CSE 455/555: Intro To Pattern Recognition

Instructor : Dr. Sreyasee Das Bhattacharjee

Email : sreyasee@buffalo.edu
Office: Davis Hall 349
Office Hours: T, R, 200pm to 315pm and By Appointment

General Information

Lectures: T, R, 11:00 AM - 12:20 PM
Room: Park 250

TA(s):TBD

Course Overview: Pattern recognition handles the problem of identifying object characteristics and categorizing them, given its noisy representations using computer algorithms and pattern visualization. While pattern recognition, machine learning and data mining are all about learning to label objects, pattern recognition researchers are interested in learning the intrinsic signal patterns and ways to visualize them. Pattern recognition workflow involves iterating between data acquisition, preprocessing, feature extraction, feature selection, model selection, training, and evaluation. While traditional pattern recognition mostly concerns feature selection and model training, the availability of big data and neural network frameworks such as Tensorflow and Torch also makes automatic feature extraction as a pattern recognition topic. In this introductory course, we will be covering the concepts of traditional and modern pattern recognition, probabilistic methods to offer AI based solutions to several real-world problems, and prepare students for advanced research/industrial projects in this field.

Piazza : We will use Piazza to answer questions and post announcements about the course. Please sign up here.

Syllabus : You can access the Syllabus here.

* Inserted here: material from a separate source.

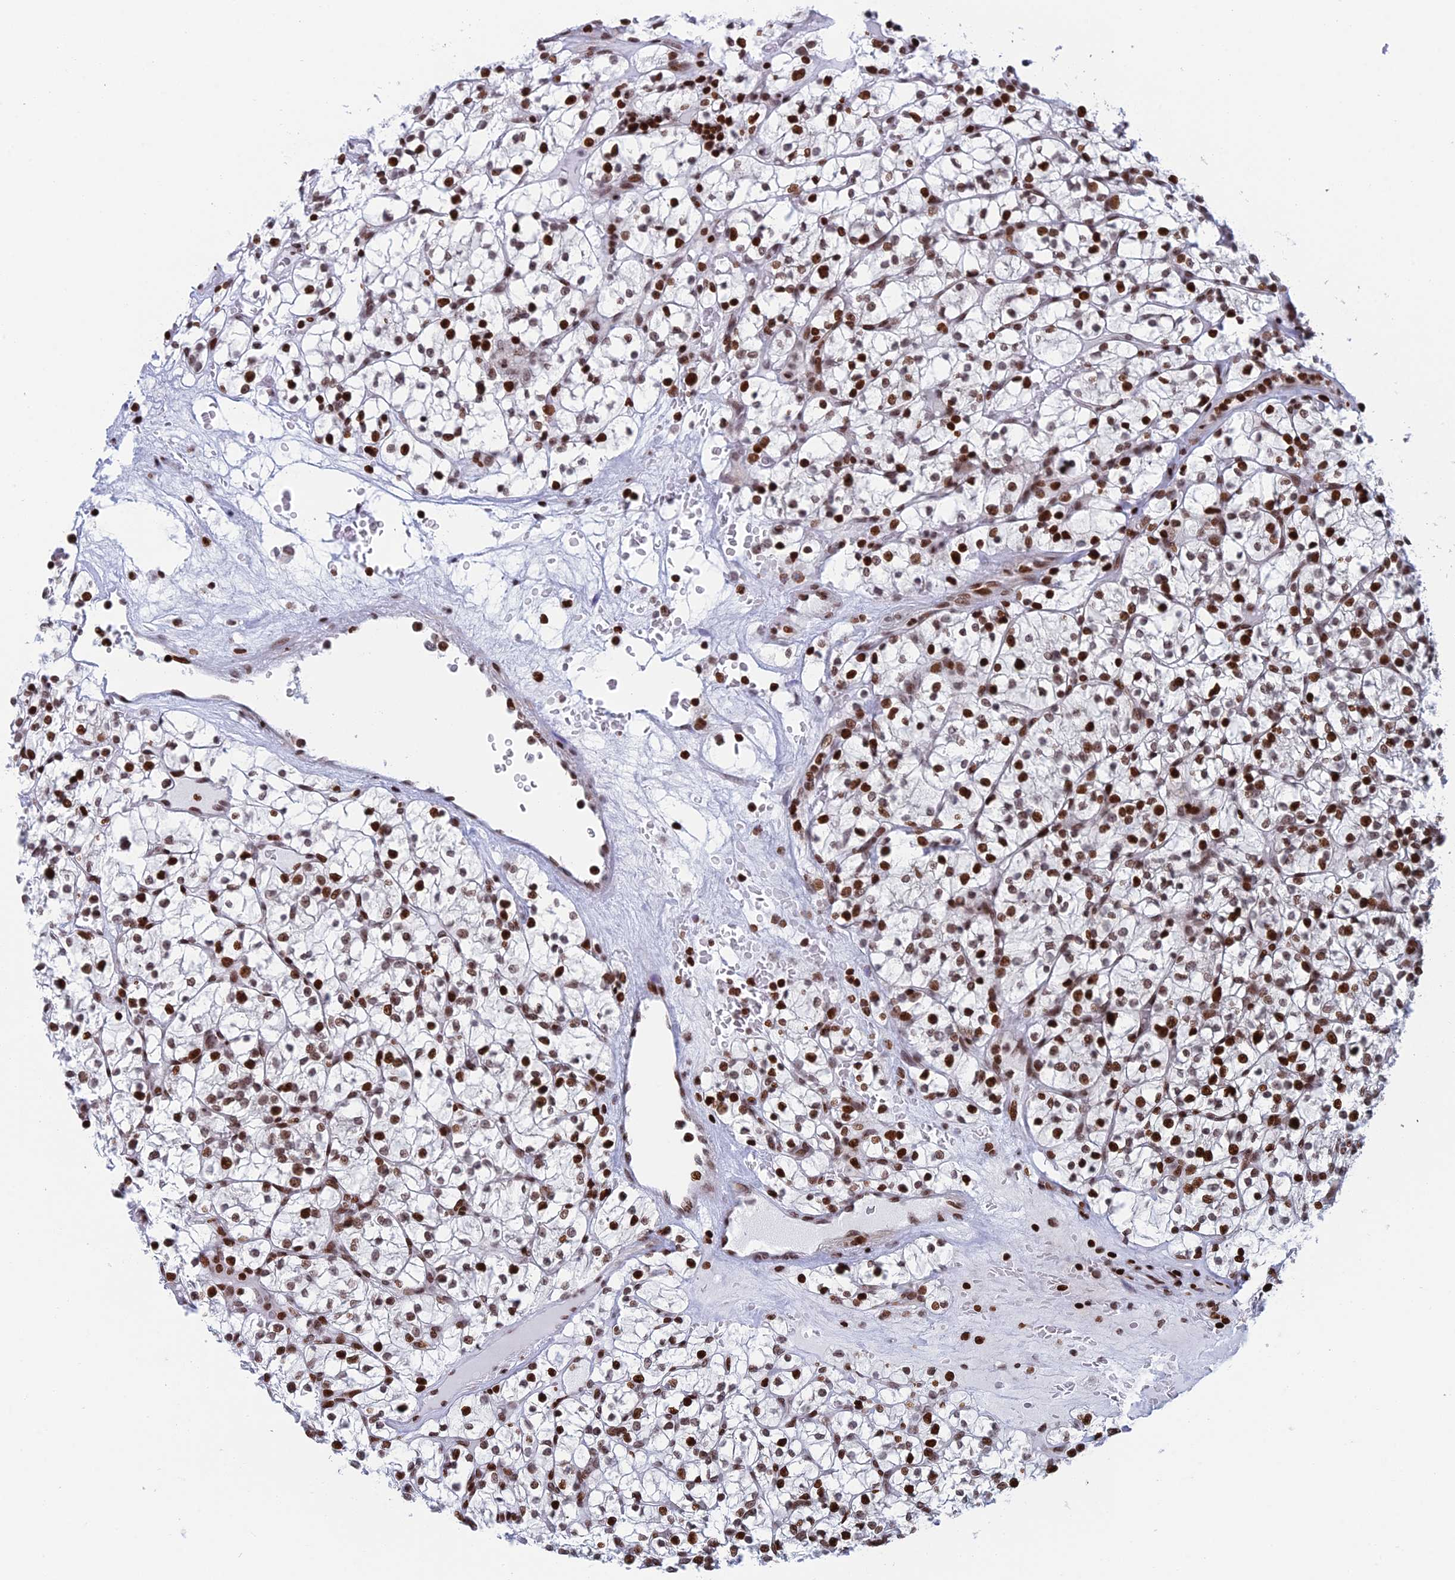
{"staining": {"intensity": "strong", "quantity": ">75%", "location": "nuclear"}, "tissue": "renal cancer", "cell_type": "Tumor cells", "image_type": "cancer", "snomed": [{"axis": "morphology", "description": "Adenocarcinoma, NOS"}, {"axis": "topography", "description": "Kidney"}], "caption": "About >75% of tumor cells in renal cancer (adenocarcinoma) display strong nuclear protein expression as visualized by brown immunohistochemical staining.", "gene": "RPAP1", "patient": {"sex": "female", "age": 64}}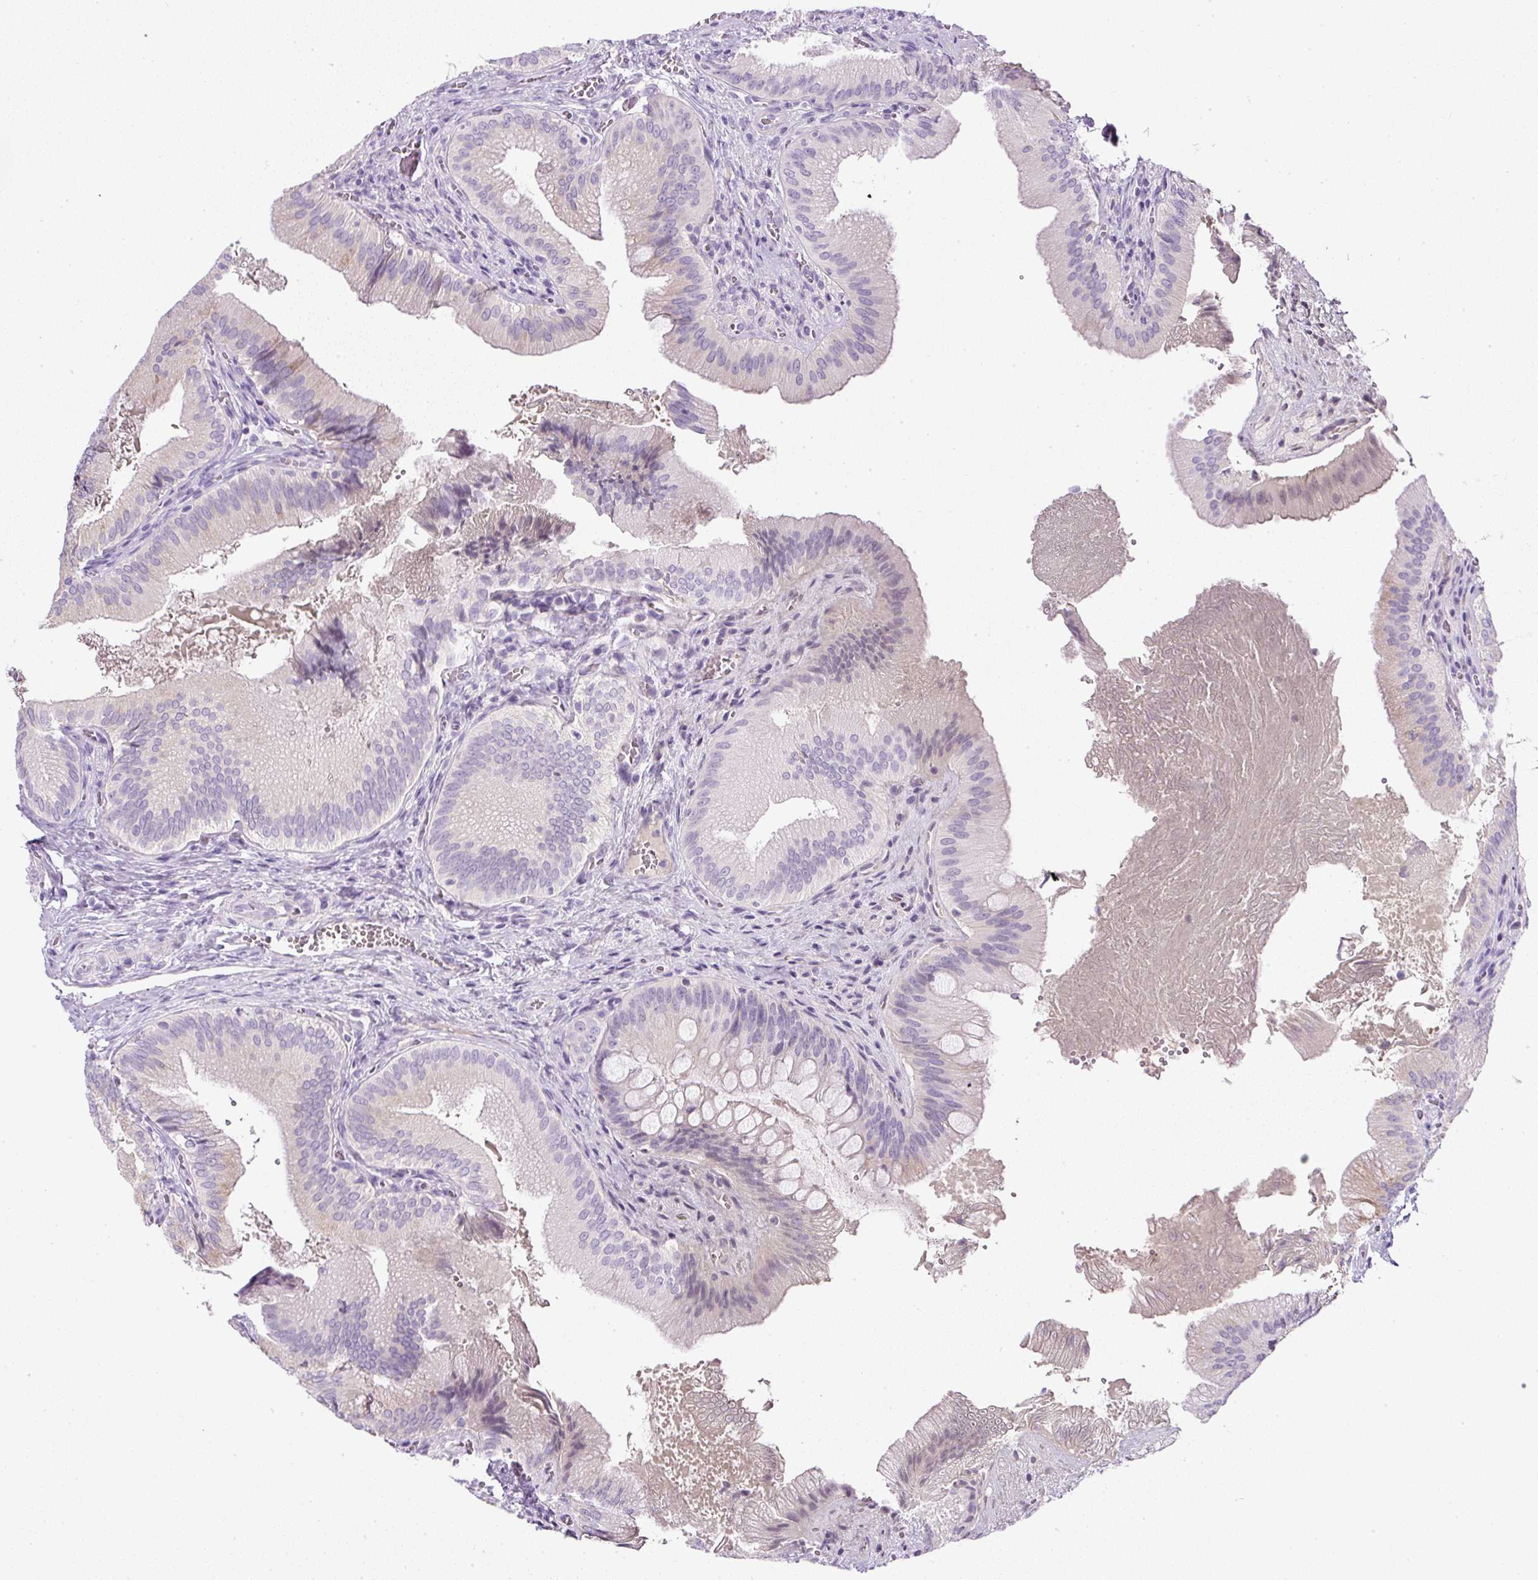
{"staining": {"intensity": "negative", "quantity": "none", "location": "none"}, "tissue": "gallbladder", "cell_type": "Glandular cells", "image_type": "normal", "snomed": [{"axis": "morphology", "description": "Normal tissue, NOS"}, {"axis": "topography", "description": "Gallbladder"}], "caption": "Human gallbladder stained for a protein using IHC shows no staining in glandular cells.", "gene": "COL9A2", "patient": {"sex": "male", "age": 17}}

Grade Composition :       5 Programming Assignments, 10% each
                          ~ 4 Written Assignments, 20%
                          Mid-term(s): 10%
                          Final: 20%
                          Class Activities/Self-assesments: 5% of total (Extra Credit!)

Textbook/Refrence Books:
Pattern Classification, 2nd Edition, by Richard O. Duda, Peter E . Hart, and David G. Stork (DHS)
Pattern Recognition and Machine Learning, by Chris Bishop (2006).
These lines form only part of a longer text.